Start of Dataset entries

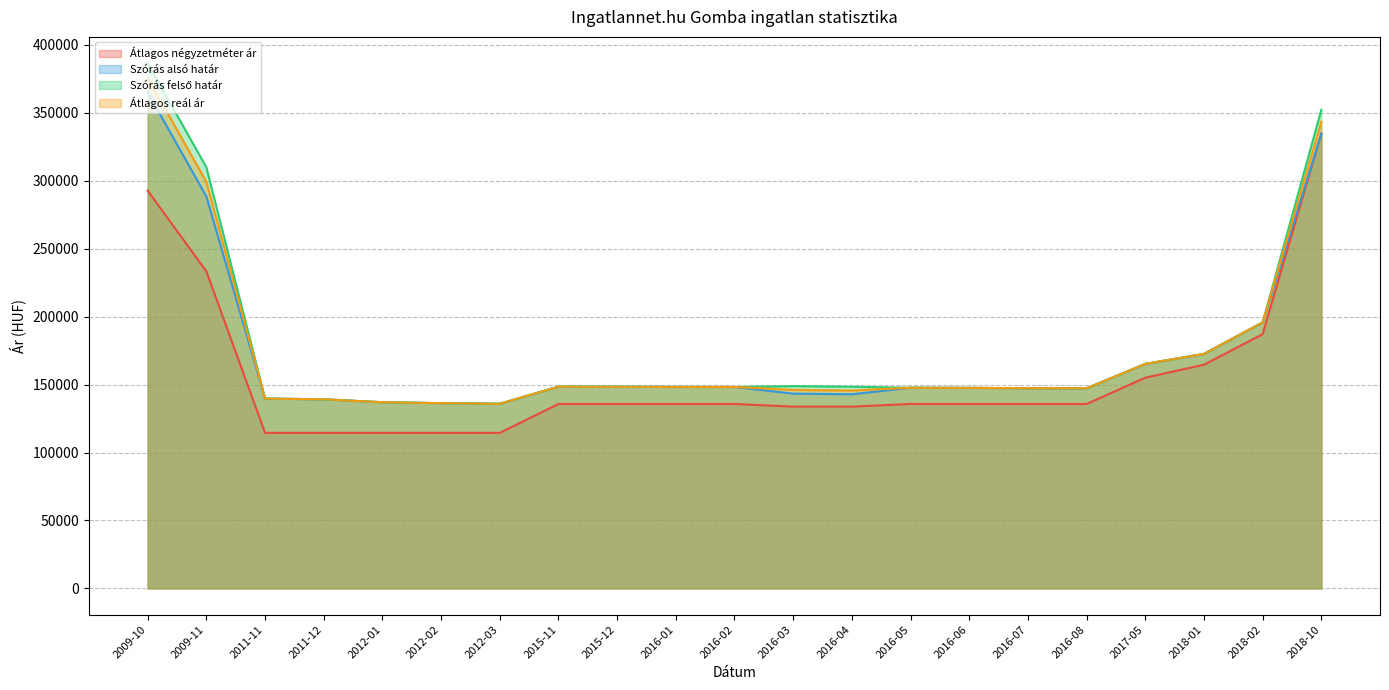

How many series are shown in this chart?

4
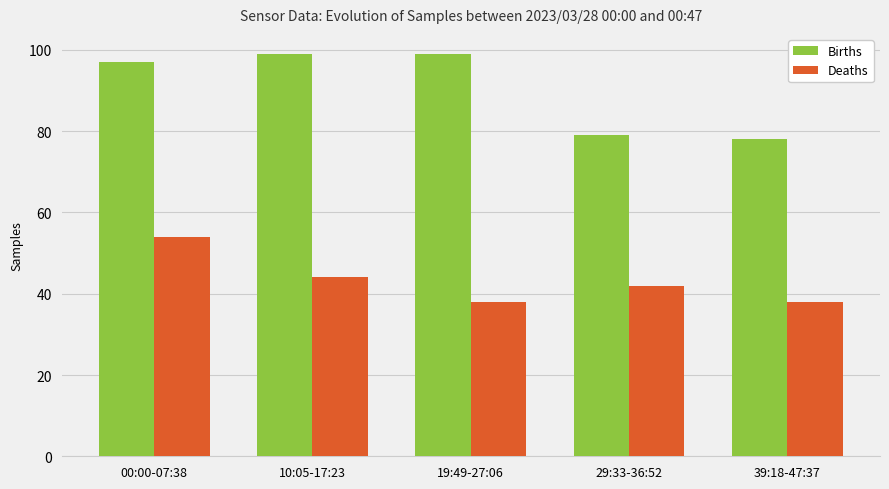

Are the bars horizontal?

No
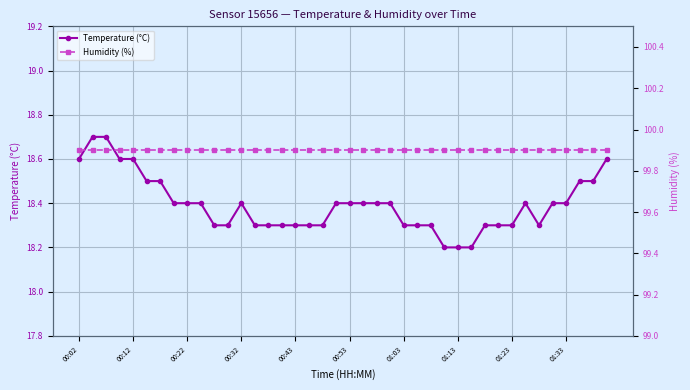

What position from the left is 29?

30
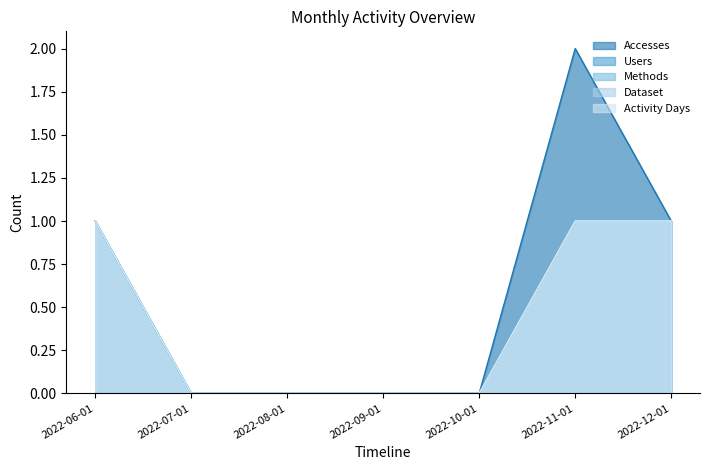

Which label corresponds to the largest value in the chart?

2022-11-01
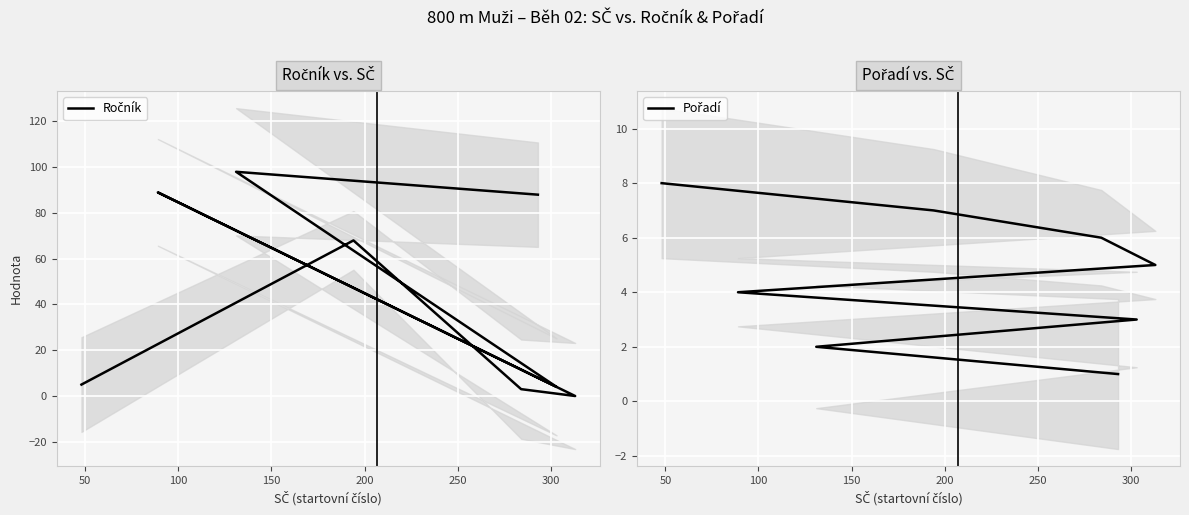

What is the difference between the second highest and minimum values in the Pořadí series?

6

End of Dataset entries

### Directions for this task
Write the data above as a JSON list of strings, one string for each line, leaving out blank lines and the picture lines.

### Answer to the problem
[
  "How many series are shown in this chart?",
  "4",
  "Are the bars horizontal?",
  "No",
  "What position from the left is 29?",
  "30",
  "Which label corresponds to the largest value in the chart?",
  "2022-11-01",
  "What is the difference between the second highest and minimum values in the Pořadí series?",
  "6"
]